- In cosa consiste -
Per favore, prosegui il brano sul diabete di tipo 1 scrivendo il seguito che viene dopo la domanda finale «E allora?».

- Estratto fornito -
Sport e movimento

In cammino

 

La maggior parte dei viaggi che iniziamo sulla terra o nel nostro animo non ci fanno giungere alla meta desiderata: come Abramo non arriveremo alla terra promessa ma comprenderemo che il viaggio è stato meraviglioso e che la vita è il viaggio più bello che ci è dato di fare.

“Non mi aspettavo di vivere così a lungo.”

Questo è un ritornello che è diventato sempre più comune tra le persone con diabete di tipo 1, molti dei quali venne detto, da bambini o adolescenti, che la loro vita sarebbe probabilmente durata poco rispetto alla media a causa di una complicazione legata alla malattia come l’insufficienza renale, infarto o un ictus. Ma un numero crescente di diabetici hanno sfidato i più scettici, e vivono con la malattia da 50 anni o più spesso rimanendo in buona salute. E allora?

- Dati disponibili -
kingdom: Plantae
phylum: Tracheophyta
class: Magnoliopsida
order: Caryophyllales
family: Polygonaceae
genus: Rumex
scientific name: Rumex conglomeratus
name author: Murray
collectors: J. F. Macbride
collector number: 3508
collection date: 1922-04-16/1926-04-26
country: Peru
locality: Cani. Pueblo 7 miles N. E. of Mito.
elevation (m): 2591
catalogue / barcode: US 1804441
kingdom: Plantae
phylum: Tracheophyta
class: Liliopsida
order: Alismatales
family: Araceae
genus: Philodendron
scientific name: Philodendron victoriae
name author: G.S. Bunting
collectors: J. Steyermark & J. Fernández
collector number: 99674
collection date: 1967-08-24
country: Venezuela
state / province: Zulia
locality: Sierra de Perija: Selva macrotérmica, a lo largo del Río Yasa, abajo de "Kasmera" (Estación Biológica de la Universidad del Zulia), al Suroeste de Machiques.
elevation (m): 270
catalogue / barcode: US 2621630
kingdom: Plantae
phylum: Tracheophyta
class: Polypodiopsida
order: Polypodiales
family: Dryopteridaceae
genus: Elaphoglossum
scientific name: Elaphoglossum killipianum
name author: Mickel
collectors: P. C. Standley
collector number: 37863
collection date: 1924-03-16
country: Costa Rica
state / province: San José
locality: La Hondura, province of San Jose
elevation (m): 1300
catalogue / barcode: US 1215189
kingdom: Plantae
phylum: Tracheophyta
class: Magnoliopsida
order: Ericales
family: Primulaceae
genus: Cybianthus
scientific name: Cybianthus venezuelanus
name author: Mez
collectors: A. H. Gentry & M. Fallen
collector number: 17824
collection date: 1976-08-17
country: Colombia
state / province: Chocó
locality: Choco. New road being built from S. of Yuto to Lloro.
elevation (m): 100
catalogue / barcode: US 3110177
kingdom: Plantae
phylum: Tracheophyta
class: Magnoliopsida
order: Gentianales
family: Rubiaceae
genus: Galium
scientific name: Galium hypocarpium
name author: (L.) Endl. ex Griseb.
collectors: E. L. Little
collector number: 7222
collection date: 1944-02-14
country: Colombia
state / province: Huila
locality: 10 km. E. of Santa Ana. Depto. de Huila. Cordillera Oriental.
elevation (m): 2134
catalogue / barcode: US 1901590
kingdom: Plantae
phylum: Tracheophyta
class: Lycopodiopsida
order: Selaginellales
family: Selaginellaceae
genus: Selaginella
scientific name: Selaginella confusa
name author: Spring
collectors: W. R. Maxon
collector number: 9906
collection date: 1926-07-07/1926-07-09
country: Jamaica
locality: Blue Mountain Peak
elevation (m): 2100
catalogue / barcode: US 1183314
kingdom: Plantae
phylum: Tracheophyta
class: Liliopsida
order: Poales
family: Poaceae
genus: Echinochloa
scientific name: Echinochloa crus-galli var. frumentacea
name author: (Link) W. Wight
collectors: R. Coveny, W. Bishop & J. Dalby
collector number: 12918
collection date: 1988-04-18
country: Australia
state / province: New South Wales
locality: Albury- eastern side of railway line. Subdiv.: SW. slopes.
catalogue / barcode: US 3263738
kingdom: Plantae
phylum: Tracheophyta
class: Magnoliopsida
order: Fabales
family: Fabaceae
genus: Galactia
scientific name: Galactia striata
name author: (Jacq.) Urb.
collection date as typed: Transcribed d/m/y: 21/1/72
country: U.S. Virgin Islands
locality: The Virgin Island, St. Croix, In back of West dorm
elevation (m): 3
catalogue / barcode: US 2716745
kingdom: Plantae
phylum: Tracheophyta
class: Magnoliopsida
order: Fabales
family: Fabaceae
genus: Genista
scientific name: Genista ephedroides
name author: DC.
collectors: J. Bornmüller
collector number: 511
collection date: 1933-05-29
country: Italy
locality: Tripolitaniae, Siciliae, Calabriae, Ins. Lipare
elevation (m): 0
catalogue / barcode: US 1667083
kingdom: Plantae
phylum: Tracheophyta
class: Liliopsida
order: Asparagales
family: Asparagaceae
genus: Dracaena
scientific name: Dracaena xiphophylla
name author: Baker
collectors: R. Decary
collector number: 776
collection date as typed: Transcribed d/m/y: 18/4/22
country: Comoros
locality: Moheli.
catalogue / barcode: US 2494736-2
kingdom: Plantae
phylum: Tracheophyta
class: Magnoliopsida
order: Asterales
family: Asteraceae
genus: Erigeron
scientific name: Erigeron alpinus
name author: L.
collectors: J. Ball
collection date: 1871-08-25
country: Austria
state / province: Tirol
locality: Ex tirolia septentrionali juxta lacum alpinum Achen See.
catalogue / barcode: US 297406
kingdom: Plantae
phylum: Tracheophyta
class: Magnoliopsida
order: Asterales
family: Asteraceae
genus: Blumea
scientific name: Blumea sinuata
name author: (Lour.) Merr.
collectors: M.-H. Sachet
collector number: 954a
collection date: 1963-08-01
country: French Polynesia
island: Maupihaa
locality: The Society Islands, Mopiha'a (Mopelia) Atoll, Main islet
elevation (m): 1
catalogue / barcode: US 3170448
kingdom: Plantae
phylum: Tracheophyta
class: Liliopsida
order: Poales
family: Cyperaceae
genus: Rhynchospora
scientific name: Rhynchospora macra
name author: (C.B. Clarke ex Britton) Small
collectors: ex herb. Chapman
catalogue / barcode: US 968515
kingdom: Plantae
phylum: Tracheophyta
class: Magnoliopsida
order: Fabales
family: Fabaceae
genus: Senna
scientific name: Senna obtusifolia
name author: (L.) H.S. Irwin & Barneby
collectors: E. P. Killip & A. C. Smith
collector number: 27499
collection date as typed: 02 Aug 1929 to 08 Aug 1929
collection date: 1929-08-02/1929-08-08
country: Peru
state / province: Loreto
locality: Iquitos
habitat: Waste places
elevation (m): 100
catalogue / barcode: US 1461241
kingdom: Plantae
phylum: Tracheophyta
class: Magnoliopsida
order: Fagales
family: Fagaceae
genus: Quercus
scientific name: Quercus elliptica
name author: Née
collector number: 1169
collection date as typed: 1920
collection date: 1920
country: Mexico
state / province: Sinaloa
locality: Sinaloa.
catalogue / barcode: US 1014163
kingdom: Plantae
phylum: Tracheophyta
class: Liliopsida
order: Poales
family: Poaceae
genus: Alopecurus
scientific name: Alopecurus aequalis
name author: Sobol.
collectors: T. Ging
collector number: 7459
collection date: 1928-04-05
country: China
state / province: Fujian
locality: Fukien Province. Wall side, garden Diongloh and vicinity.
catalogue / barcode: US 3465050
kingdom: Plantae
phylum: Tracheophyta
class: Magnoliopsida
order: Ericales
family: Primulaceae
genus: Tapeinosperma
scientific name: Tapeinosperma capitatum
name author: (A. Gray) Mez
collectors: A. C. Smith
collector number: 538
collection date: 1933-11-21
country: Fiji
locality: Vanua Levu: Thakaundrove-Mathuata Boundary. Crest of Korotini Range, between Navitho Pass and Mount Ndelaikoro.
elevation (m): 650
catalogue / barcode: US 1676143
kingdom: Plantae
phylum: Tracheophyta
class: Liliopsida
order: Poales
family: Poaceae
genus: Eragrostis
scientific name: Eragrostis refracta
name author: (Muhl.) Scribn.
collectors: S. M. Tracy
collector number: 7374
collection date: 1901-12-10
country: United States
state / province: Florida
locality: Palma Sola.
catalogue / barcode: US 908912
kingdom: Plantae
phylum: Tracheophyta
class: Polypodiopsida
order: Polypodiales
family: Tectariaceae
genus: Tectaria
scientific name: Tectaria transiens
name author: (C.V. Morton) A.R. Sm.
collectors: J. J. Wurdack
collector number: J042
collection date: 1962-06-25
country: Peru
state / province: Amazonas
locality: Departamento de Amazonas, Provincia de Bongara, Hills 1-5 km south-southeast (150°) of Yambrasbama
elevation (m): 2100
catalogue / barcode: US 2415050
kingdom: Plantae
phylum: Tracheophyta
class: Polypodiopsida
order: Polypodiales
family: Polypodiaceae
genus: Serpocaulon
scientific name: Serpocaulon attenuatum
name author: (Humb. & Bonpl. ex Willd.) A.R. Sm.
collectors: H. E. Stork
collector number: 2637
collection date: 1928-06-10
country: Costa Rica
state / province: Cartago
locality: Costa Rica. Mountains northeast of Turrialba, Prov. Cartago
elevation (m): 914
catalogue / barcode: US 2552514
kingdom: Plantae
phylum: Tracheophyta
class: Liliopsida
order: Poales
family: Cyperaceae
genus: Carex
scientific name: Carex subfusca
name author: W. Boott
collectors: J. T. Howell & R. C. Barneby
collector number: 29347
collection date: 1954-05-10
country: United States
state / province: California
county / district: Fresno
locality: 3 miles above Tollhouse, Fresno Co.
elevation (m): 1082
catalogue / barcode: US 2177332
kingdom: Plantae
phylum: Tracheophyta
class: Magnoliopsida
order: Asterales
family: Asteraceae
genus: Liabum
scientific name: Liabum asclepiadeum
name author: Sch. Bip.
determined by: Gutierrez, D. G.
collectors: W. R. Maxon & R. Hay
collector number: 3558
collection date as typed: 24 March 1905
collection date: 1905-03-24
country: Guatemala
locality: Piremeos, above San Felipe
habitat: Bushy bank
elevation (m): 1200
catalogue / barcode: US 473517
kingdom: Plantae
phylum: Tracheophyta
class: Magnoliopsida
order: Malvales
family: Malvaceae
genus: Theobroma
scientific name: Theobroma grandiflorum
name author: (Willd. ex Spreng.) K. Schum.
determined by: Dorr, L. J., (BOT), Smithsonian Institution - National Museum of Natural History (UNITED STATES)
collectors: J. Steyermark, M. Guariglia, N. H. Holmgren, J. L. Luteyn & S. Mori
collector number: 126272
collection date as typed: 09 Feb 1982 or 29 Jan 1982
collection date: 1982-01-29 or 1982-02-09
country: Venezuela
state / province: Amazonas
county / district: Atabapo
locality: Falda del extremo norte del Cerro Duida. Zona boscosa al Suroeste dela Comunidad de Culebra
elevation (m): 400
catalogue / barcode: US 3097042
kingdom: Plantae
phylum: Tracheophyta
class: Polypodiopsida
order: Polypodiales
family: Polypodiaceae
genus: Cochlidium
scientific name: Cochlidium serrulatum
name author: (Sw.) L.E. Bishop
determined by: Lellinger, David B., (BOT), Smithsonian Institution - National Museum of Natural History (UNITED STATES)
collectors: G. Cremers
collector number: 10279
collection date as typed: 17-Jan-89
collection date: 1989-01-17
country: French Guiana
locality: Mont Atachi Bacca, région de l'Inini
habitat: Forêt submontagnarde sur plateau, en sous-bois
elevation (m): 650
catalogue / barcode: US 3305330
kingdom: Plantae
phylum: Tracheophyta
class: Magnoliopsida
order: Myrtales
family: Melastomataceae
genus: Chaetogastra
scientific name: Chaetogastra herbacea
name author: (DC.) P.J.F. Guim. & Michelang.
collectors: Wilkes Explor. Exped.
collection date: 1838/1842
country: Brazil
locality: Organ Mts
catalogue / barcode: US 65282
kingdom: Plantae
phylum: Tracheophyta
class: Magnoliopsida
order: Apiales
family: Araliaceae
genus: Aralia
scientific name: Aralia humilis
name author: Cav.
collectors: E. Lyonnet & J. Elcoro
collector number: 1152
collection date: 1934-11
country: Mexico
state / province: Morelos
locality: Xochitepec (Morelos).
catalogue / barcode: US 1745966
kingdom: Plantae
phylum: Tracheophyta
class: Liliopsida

- Esito dell'esercizio -
Allora c’è che, come ogni mattino, fa capolino il sole noi ci incamminiamo per compiere un altro passo nella crescita e, si spera, nella conoscenza, riconoscenza alla fine di questo giorno. Un mese fa a Milano ho incontrato due persone veramente uniche: Michele Capuani e Federica Cottini, sono tra gli organizzatori e promotori de: “Cammino del Sole – Un’esperienza di cammino per persone affette da diabete tipo 2 – Il Cammino Portoghese da Porto a Santiago de Compostela” che si farà dal 26 aprile al 6 maggio 2019, organizzato dall’associazione diabetici bresciani. In cosa consiste?

Il viaggio per tutti
Il cammino si rivolge a un pubblico di utenti che, per malattia o per età, passano attraverso diversi fasi di disabilità cronica e per i quali la possibilità di affrontare un viaggio in condizioni di sicurezza sanitaria, praticare una attività fisica commisurata al loro stato di salute, incontrare e condividere esperienze con persone nella stessa condizione sono aspetti problematici che limitano la mobilità e riducono la qualità della vita. In particolare questo progetto è rivolto a persone affette da diabete tipo 2 che vogliano avvantaggiarsi appieno dei vantaggi che l’attività fisica regolare può determinare nella cura e gestione della malattia.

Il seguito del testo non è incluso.